Copy the lines from the line with "Is the value" to the line with "What is the", substituting "larger than" for "greater than" and leaving everything else unchanged. Leave the pictures out of your answer.

#### DATASET
----------------

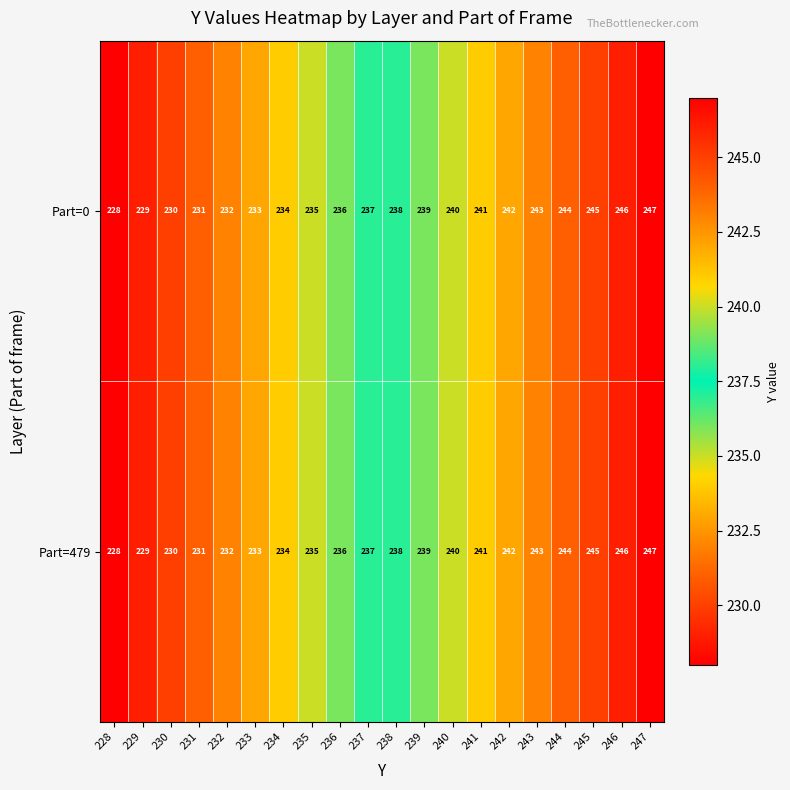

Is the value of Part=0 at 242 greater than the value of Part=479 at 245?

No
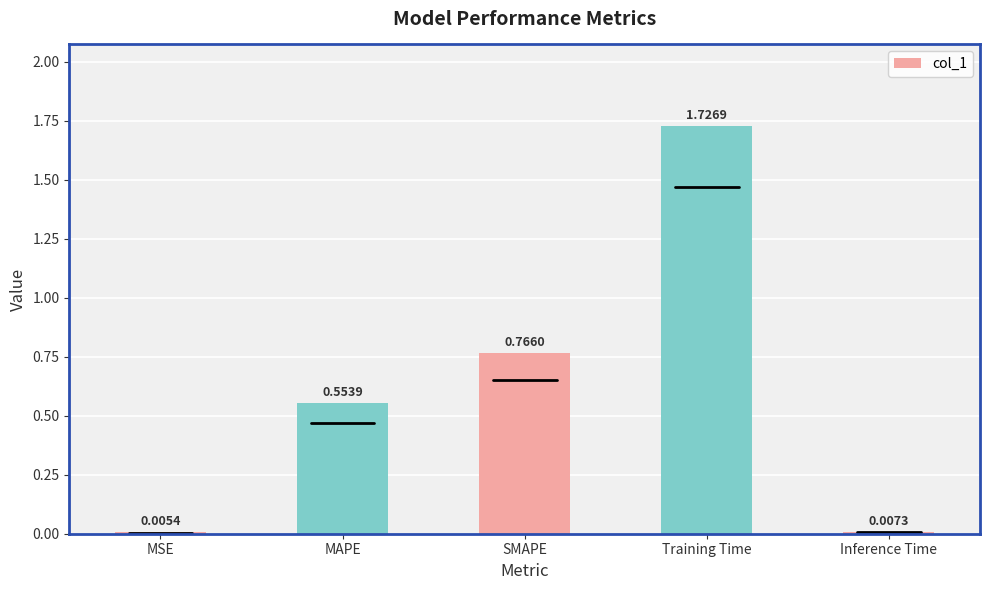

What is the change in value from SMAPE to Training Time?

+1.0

----------------

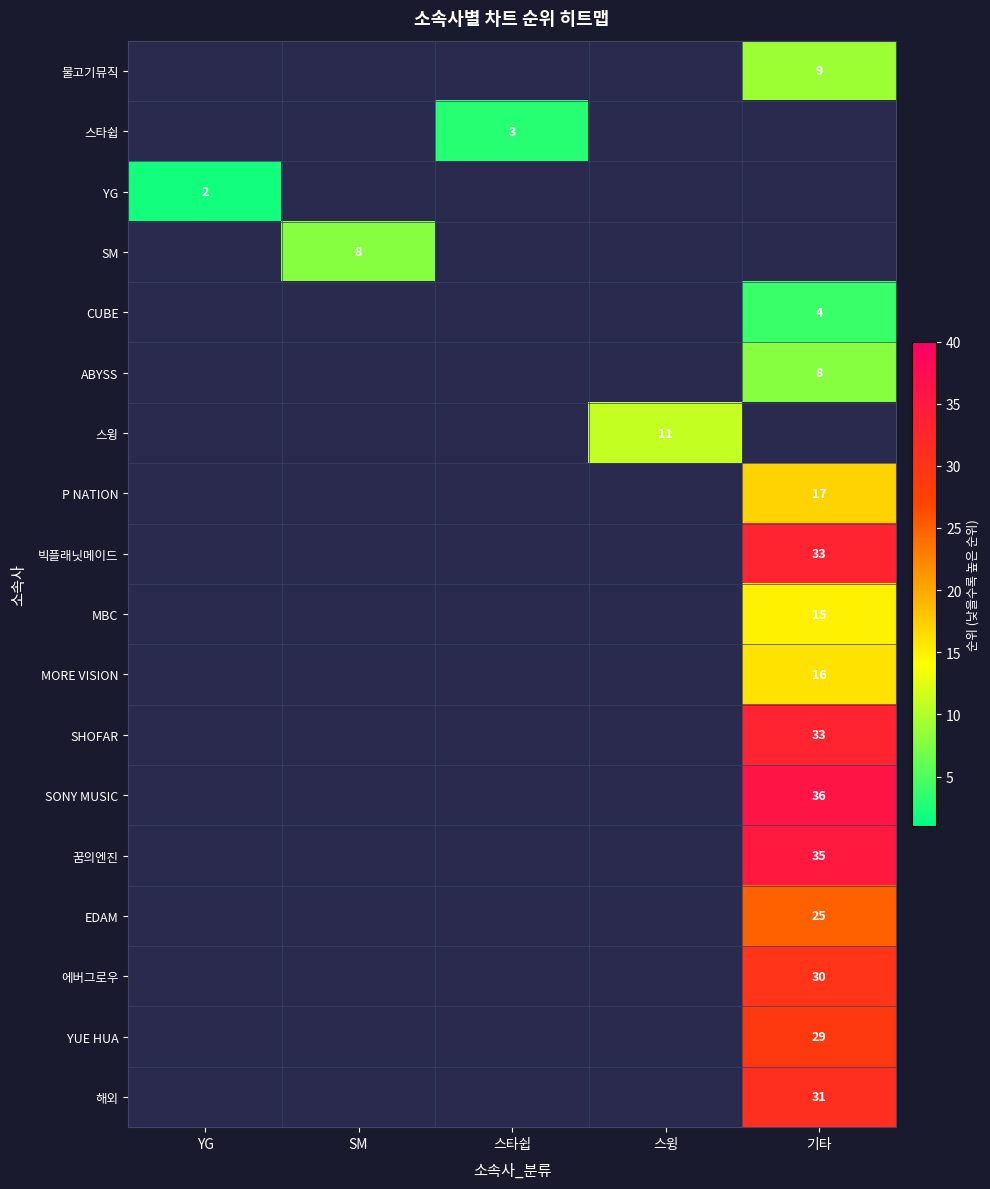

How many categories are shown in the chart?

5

----------------

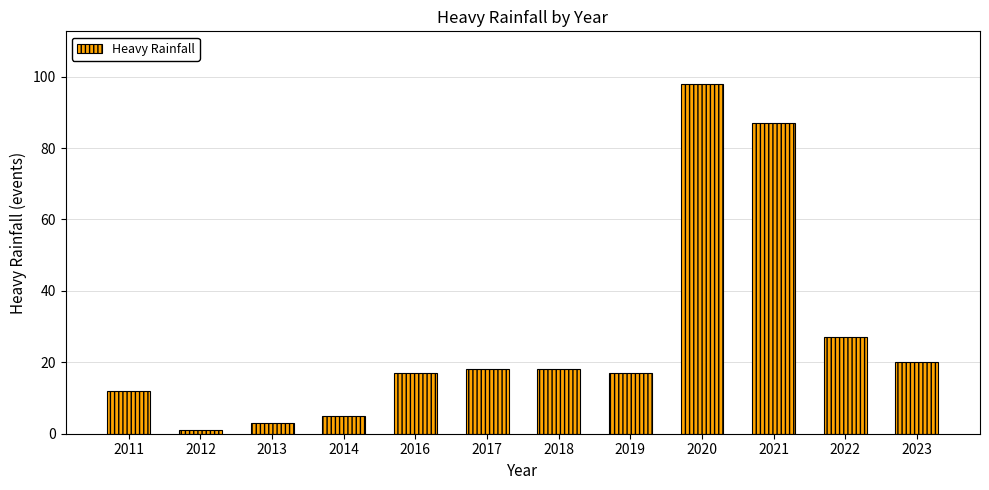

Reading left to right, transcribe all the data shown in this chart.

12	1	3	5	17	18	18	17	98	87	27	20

----------------

#### RESPONSE TO THE EXERCISE
Is the value of Part=0 at 242 larger than the value of Part=479 at 245?

No

What is the change in value from SMAPE to Training Time?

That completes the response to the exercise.